So why the hell are we portrayed as evil, polluting eco-terrorists, most recently by Ken Livingstone, who is considering banning classic cars from central London?

The argument that it is somehow kind to the environment to regularly throw away old cars and buy new ones is such obvious nonsense I find it depressing that anyone is stupid enough to accept it. The Green lobby has a lot to answer for.

From what, and how do these people think new cars are made? Woven from organic yogurt and hand finished on the thighs of virgin maidens? More than 30 per cent of all the energy a car consumes is used during its manufacture. The bigger and more sophisticated the car, the more building it impacts the environment.

Half of a car's lifetime production of nitrides of oxygen comes from the factory that built it, during its manufacture. In the case of the BMW it will be South Carolina. No matter. Pollution is a world-wide problem, not a south-eastern England one. Shifting the pollution from one continent to another does not help anyone in the long term.

Scrapping an old car and buying a new one can actually create more environmental damage than maintaining the old car and keeping it on the road. If consumers treated white goods the same way classic car fans looked after their cars we would not have a mountain of a million scrapped fridges, the disposal of which will cost the UK taxpayer £40m. And the mountain grows at the rate of 40,000 a week.

Not that we should be surprised about politicians making policy decisions based on arguments so holed they make the ozone layer look like a colander.

Take diesel engines. During the mid-1980s the authorities encouraged people to buy diesel cars and sold us the idea that they were somehow cleaner. This is rubbish. Diesel engines produce lower carbon monoxide emissions than petrol engines but this is more than offset by the high levels of nitrides of oxygen they churn out. Ever followed a diesel vehicle and started coughing as the fumes from its exhaust fill your car? Buses and taxis in London use diesel engines.

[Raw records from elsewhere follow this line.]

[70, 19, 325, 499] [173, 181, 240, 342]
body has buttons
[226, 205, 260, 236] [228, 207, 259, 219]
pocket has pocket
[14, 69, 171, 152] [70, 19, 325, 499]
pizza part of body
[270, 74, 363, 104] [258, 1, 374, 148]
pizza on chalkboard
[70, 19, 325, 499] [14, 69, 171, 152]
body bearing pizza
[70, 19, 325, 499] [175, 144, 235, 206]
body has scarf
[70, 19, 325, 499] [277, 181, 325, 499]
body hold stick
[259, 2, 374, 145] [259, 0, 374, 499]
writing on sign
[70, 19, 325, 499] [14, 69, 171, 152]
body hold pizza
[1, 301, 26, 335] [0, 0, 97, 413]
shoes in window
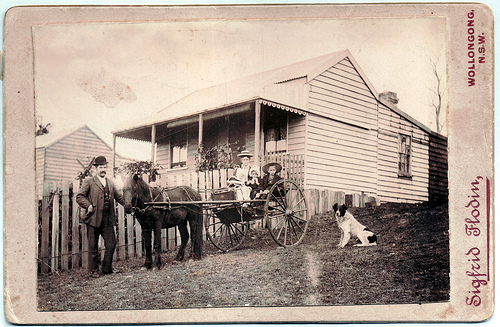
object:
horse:
[112, 167, 205, 270]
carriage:
[143, 178, 309, 248]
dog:
[331, 201, 379, 247]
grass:
[37, 200, 451, 308]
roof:
[114, 47, 380, 135]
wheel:
[264, 178, 311, 247]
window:
[265, 112, 287, 154]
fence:
[39, 153, 304, 276]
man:
[76, 155, 134, 278]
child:
[247, 162, 286, 208]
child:
[246, 165, 261, 198]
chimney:
[379, 90, 397, 105]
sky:
[36, 22, 456, 163]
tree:
[428, 56, 442, 132]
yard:
[37, 181, 446, 304]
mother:
[228, 150, 258, 206]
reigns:
[120, 190, 141, 213]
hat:
[262, 158, 282, 173]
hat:
[94, 154, 110, 167]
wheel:
[204, 187, 250, 250]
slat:
[289, 55, 427, 203]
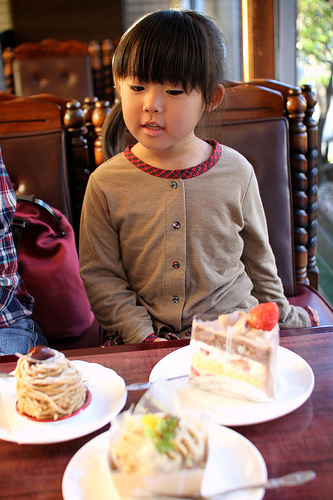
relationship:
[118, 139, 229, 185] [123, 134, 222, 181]
trim on collar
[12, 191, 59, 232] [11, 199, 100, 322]
handle on bag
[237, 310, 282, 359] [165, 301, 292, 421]
wax paper wrapped on cake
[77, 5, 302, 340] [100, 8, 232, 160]
girl has hair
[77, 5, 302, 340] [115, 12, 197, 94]
girl has bangs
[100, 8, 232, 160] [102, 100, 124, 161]
hair has ponytail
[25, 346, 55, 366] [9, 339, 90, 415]
plum in noodle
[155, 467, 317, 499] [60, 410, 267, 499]
fork on plant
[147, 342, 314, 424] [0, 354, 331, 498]
plate on table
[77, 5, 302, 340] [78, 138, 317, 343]
girl wearing shirt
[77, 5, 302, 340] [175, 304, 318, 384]
girl looking at cake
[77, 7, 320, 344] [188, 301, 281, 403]
girl looking at cake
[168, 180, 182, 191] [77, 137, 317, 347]
button on shirt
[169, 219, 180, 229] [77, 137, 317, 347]
button on shirt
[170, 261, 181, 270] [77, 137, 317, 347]
button on shirt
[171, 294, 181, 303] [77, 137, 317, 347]
button on shirt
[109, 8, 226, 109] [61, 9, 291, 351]
hair on girl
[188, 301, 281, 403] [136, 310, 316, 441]
cake on plate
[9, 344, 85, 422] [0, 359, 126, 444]
cake on plate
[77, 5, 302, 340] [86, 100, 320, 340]
girl on chair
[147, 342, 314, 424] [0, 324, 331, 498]
plate on table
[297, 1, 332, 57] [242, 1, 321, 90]
tree by door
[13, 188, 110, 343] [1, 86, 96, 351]
bag sitting on chair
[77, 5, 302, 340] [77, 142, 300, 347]
girl wearing shirt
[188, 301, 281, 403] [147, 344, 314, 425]
cake served on plate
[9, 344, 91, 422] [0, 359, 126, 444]
cake served on plate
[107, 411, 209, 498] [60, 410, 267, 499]
cake served on plant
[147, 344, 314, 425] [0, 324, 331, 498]
plate sitting on table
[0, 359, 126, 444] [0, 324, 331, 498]
plate sitting on table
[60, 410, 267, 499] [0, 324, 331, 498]
plant sitting on table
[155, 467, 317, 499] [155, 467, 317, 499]
fork part of fork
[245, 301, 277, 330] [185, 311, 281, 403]
strawberry part of cake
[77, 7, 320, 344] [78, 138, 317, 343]
girl wearing shirt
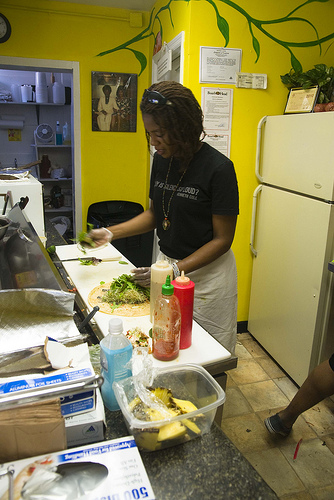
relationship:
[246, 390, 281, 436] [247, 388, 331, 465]
shoe on foot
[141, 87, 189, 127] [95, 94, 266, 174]
sunglasses on head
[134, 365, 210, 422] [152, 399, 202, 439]
container with pineapples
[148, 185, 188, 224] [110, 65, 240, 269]
necklace on woman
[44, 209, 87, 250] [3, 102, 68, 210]
fan on shelf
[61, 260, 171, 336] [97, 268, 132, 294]
tortilla with vegetables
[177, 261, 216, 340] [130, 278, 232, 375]
bottle has sauce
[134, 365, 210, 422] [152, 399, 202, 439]
container of pineapples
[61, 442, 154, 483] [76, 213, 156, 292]
box of gloves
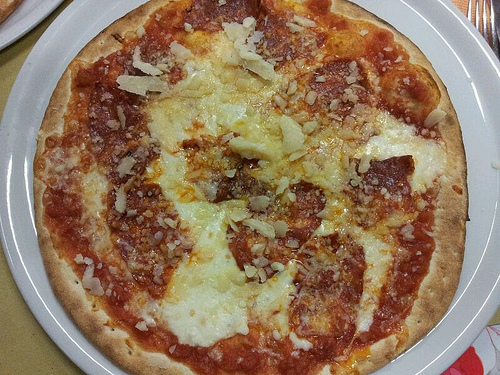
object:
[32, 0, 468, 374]
pizza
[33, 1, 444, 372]
cheese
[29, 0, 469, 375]
crust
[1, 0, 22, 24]
pizza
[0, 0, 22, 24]
crust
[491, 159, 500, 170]
parmesan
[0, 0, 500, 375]
plate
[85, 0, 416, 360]
meat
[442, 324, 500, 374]
napkin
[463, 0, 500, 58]
fork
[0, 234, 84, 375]
tablecloth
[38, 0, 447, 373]
sauce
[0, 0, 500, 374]
tablecloth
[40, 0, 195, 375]
edge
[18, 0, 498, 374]
inside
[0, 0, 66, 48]
plate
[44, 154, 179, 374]
crust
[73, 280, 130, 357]
holes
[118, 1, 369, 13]
topping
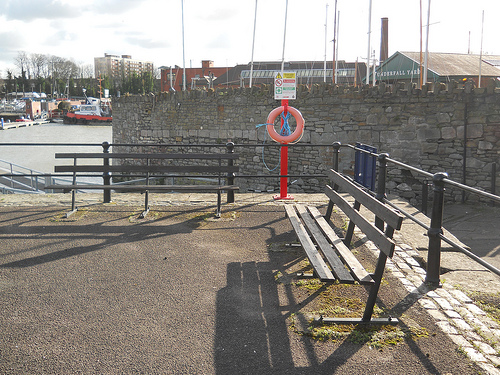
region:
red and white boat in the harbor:
[64, 104, 115, 121]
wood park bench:
[286, 170, 414, 294]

But don't look for logic in the decisions our leaders make. There is only one reason why governments encourage us to scrap old cars and buy new ones. Manufacturers are building 20 per cent more cars than anyone wants to buy, let alone needs.

Saul Rubin, of UBS Warburg, said the auto industry will be unprofitable in 10 years unless business models change to eliminate overproduction. Manufacturers need us to buy new cars. And they need governments to encourage us to buy them. Governments hopping into bed with big business will not surprise many people.

If Mr Livingstone is serious about improving air quality for Londoners - and he should be - he would ban the oil-burners from the capital. It would stop all those buses blocking up the roads, too.